I'm not sure you can back up this assertion with evidence. Total employment is at an all-time high, yes. But "good jobs"? If you look at total employment in 2019 vs total employment in (pick a non-recession point in the past 50 years), what percentage of those jobs are full-time vs. part-time? What percentage of those jobs pay something approaching a median household income? What percentage of those jobs come with something like comprehensive benefits?
You have argued that our system does, and should, provide opportunities for all - "equal opportunity, not equal outcomes." Leaving aside discussions about whether we have anything approaching a level playing field (that's for another day, another argument!), and granting for the moment that there is at least some opportunity for any individual to succeed... that does not mean that everybody can succeed, that everybody can achieve, for instance, a median household income.
The Nationals won the World Series. The Astros... did not. That system allows for only one winner. So it is with our "opportunity" economy. For every "winner," there are "losers." You argue that we don't have, and don't want, an economy with "equal outcomes" - and I agree with that.
But... (there's always a but)... Given that there are going to be winners and losers... How much losing are we willing to tolerate?

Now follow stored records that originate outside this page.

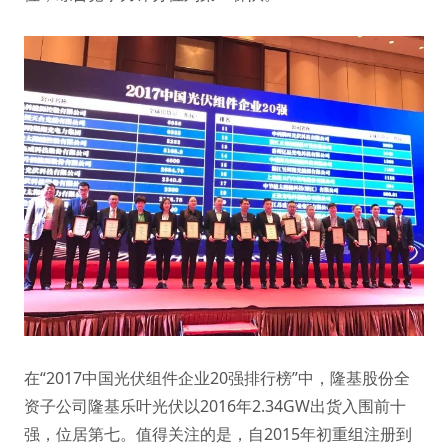
在“2017中国光伏组件企业20强排行榜”中，隆基股份全
资子公司隆基乐叶光伏以2016年2.34GW出货入围前十
强，位居第七。值得关注的是，自2015年初重组注册到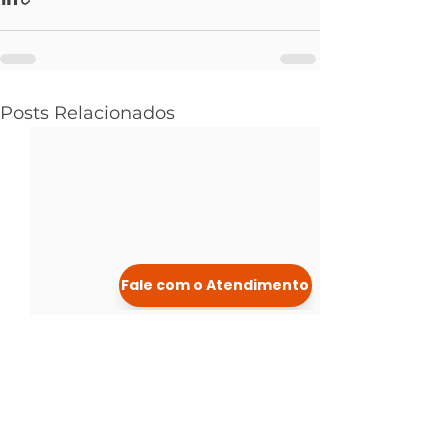
Posts Relacionados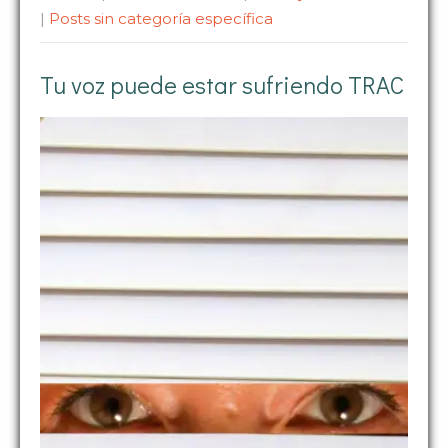
|
Posts sin categoría específica
Tu voz puede estar sufriendo TRAC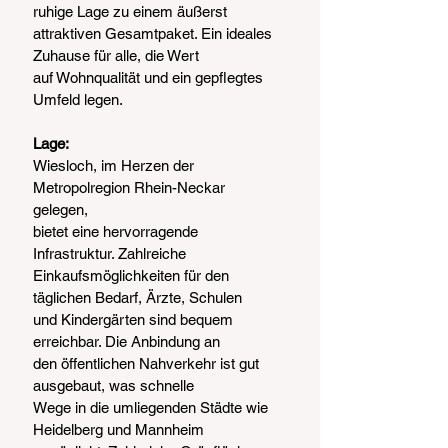
ruhige Lage zu einem äußerst
attraktiven Gesamtpaket. Ein ideales 
Zuhause für alle, die Wert
auf Wohnqualität und ein gepflegtes 
Umfeld legen.
Lage:
Wiesloch, im Herzen der 
Metropolregion Rhein-Neckar 
gelegen,
bietet eine hervorragende 
Infrastruktur. Zahlreiche
Einkaufsmöglichkeiten für den 
täglichen Bedarf, Ärzte, Schulen
und Kindergärten sind bequem 
erreichbar. Die Anbindung an
den öffentlichen Nahverkehr ist gut 
ausgebaut, was schnelle
Wege in die umliegenden Städte wie 
Heidelberg und Mannheim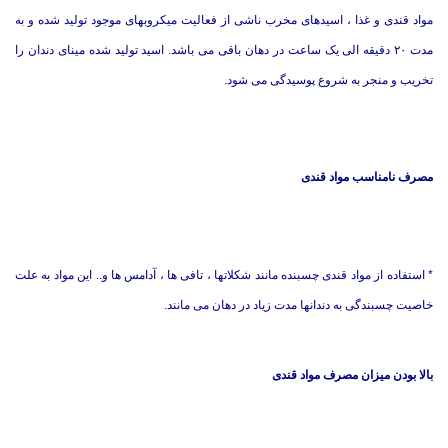
مواد قندی و غذا ، اسیدهای مخرب ناشی از فعالیت میکروبهای موجود تولید شده و به
مدت ۲۰ دقیقه الی یک ساعت در دهان باقی می باشد. اسید تولید شده مینای دندان را
تخریب و منجر به شروع پوسیدگی می شود.
مصرف نامناسب مواد قندی
*
استفاده از مواد قندی چسبنده مانند شکلاتها ، تافی ها ، آدامس ها و.. این مواد به علت
خاصیت چسبندگی به دندانها مدت زیاد در دهان می مانند.
بالا بودن میزان مصرف مواد قندی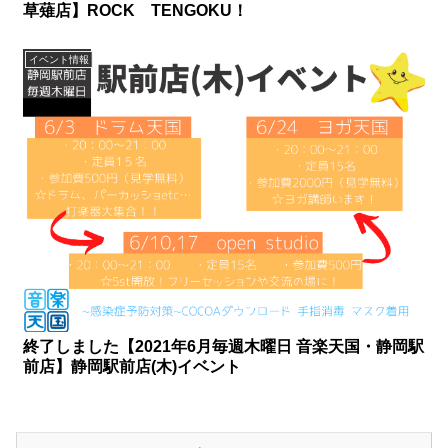
草薙店】ROCK TENGOKU！
イベント情報
終了しました【2021年6月毎週木曜日 音楽天国・静岡駅
前店】静岡駅前店(木)イベント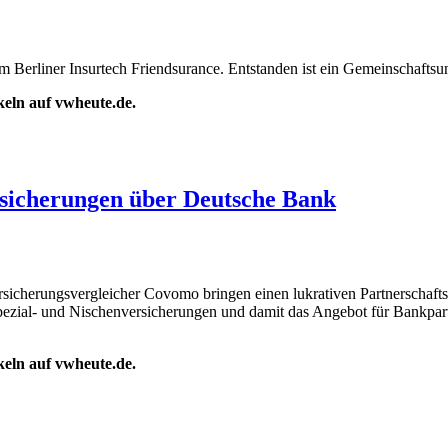
dem Berliner Insurtech Friendsurance. Entstanden ist ein Gemeinscha
ikeln auf vwheute.de.
sicherungen über Deutsche Bank
rsicherungsvergleicher Covomo bringen einen lukrativen Partnerschaft
pezial- und Nischenversicherungen und damit das Angebot für Bankpart
ikeln auf vwheute.de.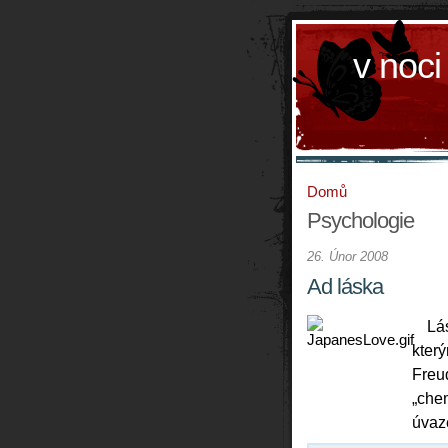
v noci
Domů
Psychologie
26. Únor 2008
Ad láska
Lá
kter
Freu
„che
úvaze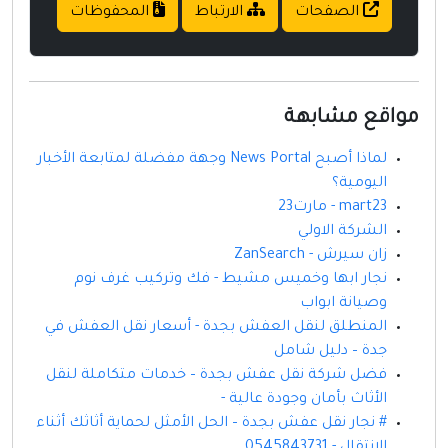
الصفحات
الارتباط
المحفوظات
مواقع مشابهة
لماذا أصبح News Portal وجهة مفضلة لمتابعة الأخبار
اليومية؟
mart23 - مارت23
الشركة الاولي
زان سيرش - ZanSearch
نجار ابها وخميس مشيط - فك وتركيب غرف نوم
وصيانة ابواب
المنطلق لنقل العفش بجدة - أسعار نقل العفش في
جدة – دليل شامل
فضل شركة نقل عفش بجدة – خدمات متكاملة لنقل
الأثاث بأمان وجودة عالية -
# نجار نقل عفش بجدة – الحل الأمثل لحماية أثاثك أثناء
الانتقال - 0545843731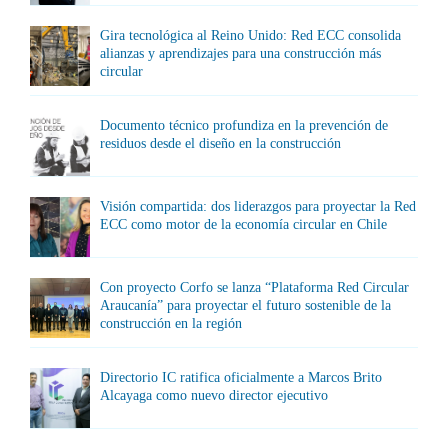
Gira tecnológica al Reino Unido: Red ECC consolida
alianzas y aprendizajes para una construcción más
circular
Documento técnico profundiza en la prevención de
residuos desde el diseño en la construcción
Visión compartida: dos liderazgos para proyectar la Red
ECC como motor de la economía circular en Chile
Con proyecto Corfo se lanza “Plataforma Red Circular
Araucanía” para proyectar el futuro sostenible de la
construcción en la región
Directorio IC ratifica oficialmente a Marcos Brito
Alcayaga como nuevo director ejecutivo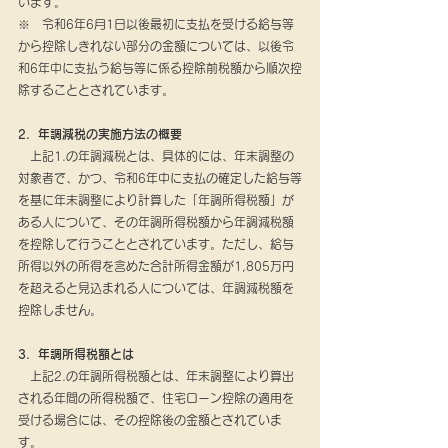
います。
※　令和6年6月1日以後最初に支払を受ける給与等
から控除しきれない部分の金額については、以後令
和6年中に支払う給与等に係る控除前税額から順次控
除することとされています。
2．年調減税の実施方法の概要
　上記1.の年調減税とは、具体的には、年末調整の
対象者で、かつ、令和6年中に支払の確定した給与等
を基に年末調整により計算した「年調所得税額」が
ある人について、その年調所得税額から年調減税額
を控除して行うこととされています。ただし、給与
所得以外の所得を含めた合計所得金額が1,805万円
を超えると見込まれる人については、年調減税額を
控除しません。
3．年調所得税額とは
　上記2.の年調所得税額とは、年末調整により算出
される年間の所得税額で、住宅ローン控除の適用を
受ける場合には、その控除後の金額とされていま
す。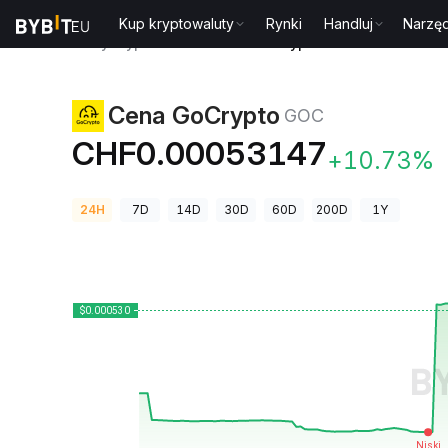
Kup kryptowaluty
Rynki
Handluj
Narzęd
Ceny kryptowalut
Cena GoCrypto GOC
Cena GoCrypto
GOC
CHF0.00053147
+10.73%
24H
7D
14D
30D
60D
200D
1Y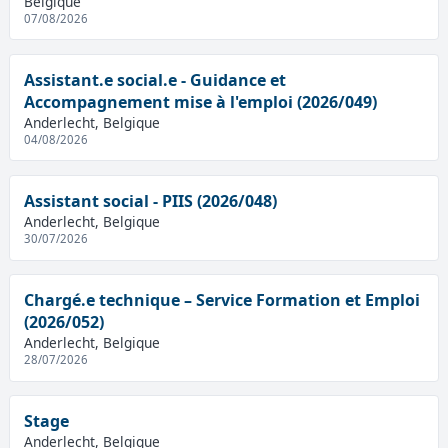
Belgique
07/08/2026
Assistant.e social.e - Guidance et
Accompagnement mise à l'emploi (2026/049)
Anderlecht, Belgique
04/08/2026
Assistant social - PIIS (2026/048)
Anderlecht, Belgique
30/07/2026
Chargé.e technique – Service Formation et Emploi
(2026/052)
Anderlecht, Belgique
28/07/2026
Stage
Anderlecht, Belgique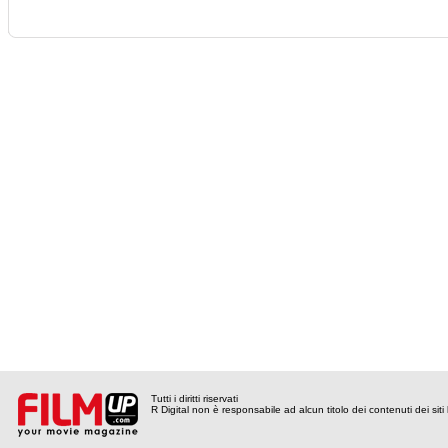
Tutti i diritti riservati
R Digital non è responsabile ad alcun titolo dei contenuti dei siti l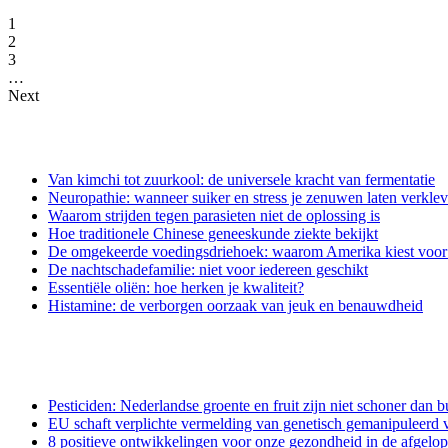
1
2
3
…
Next
Van kimchi tot zuurkool: de universele kracht van fermentatie
Neuropathie: wanneer suiker en stress je zenuwen laten verkle
Waarom strijden tegen parasieten niet de oplossing is
Hoe traditionele Chinese geneeskunde ziekte bekijkt
De omgekeerde voedingsdriehoek: waarom Amerika kiest voor e
De nachtschadefamilie: niet voor iedereen geschikt
Essentiële oliën: hoe herken je kwaliteit?
Histamine: de verborgen oorzaak van jeuk en benauwdheid
Pesticiden: Nederlandse groente en fruit zijn niet schoner dan b
EU schaft verplichte vermelding van genetisch gemanipuleerd v
8 positieve ontwikkelingen voor onze gezondheid in de afgelo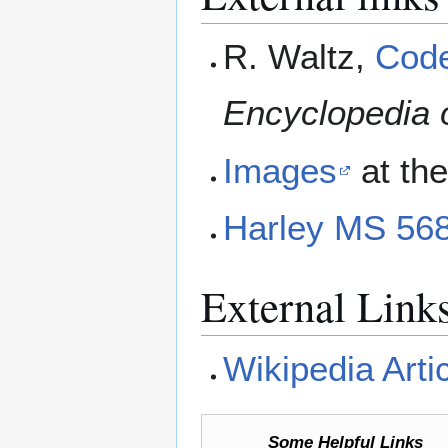
R. Waltz,
Code
Encyclopedia o
Images
at th
Harley MS 56
External Link
Wikipedia Arti
Some Helpful Links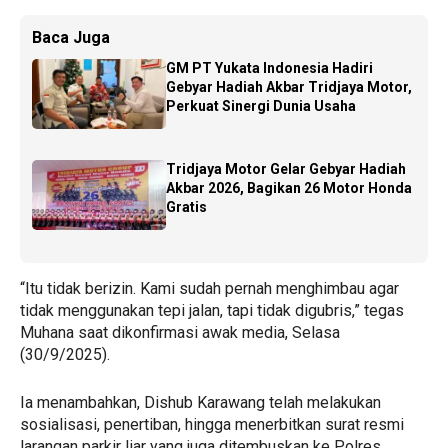
Baca Juga
GM PT Yukata Indonesia Hadiri
Gebyar Hadiah Akbar Tridjaya Motor,
Perkuat Sinergi Dunia Usaha
Tridjaya Motor Gelar Gebyar Hadiah
Akbar 2026, Bagikan 26 Motor Honda
Gratis
“Itu tidak berizin. Kami sudah pernah menghimbau agar
tidak menggunakan tepi jalan, tapi tidak digubris,” tegas
Muhana saat dikonfirmasi awak media, Selasa
(30/9/2025).
Ia menambahkan, Dishub Karawang telah melakukan
sosialisasi, penertiban, hingga menerbitkan surat resmi
larangan parkir liar yang juga ditembuskan ke Polres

How much poverty? How much premature death? At one extreme, if we simply abandon the social safety net, we'll have lots of both. At the other extreme, we have everybody in exactly the same boat, and we'll have lots of free riders. I suspect you agree about that.
But how much inequality of outcomes do we want? How much can we sustain? This is a moral question - a philosophical question - but it's also very much a practical issue. If we allow so much inequality that we have millions of people in poverty, living among a few "winners" who command most of society's resources, we risk finding ourselves in a situation where a lot of desperate people will conclude that they have little to lose. When their choice is to watch their kids starve, or to kill some wealthy person to get the money they need, what do you think they'll choose to do? Yes, we can use legal, moral, or religious arguments to convince those in poverty that they should behave themselves... but at some point, their survival instinct will overrule those things. I don't think we want to go there.
If you agree with the above... then we're really only arguing about the details of the social contract; about how much economic inequality we're going to allow, before we correct with taxation; about what kind of social services we're going to assume a societal obligation to assure access to (one way or another) - housing? Food? Clean water? Health care? Note that "access" to these things implies that those in poverty can actually obtain them - not that they exist in the marketplace, and the poor would have "access" if they had more money.
And also, note that my argument that we have a societal obligation to the poor isn't purely idealistic. History says that oppressed, exploited populations revolt, with really nasty consequences. So there's an element of self-interest here - what I would (modestly! ) characterize as "enlightened self-interest" - which is really only self-interest that has thought about the long-term effects of unbridled self-interest.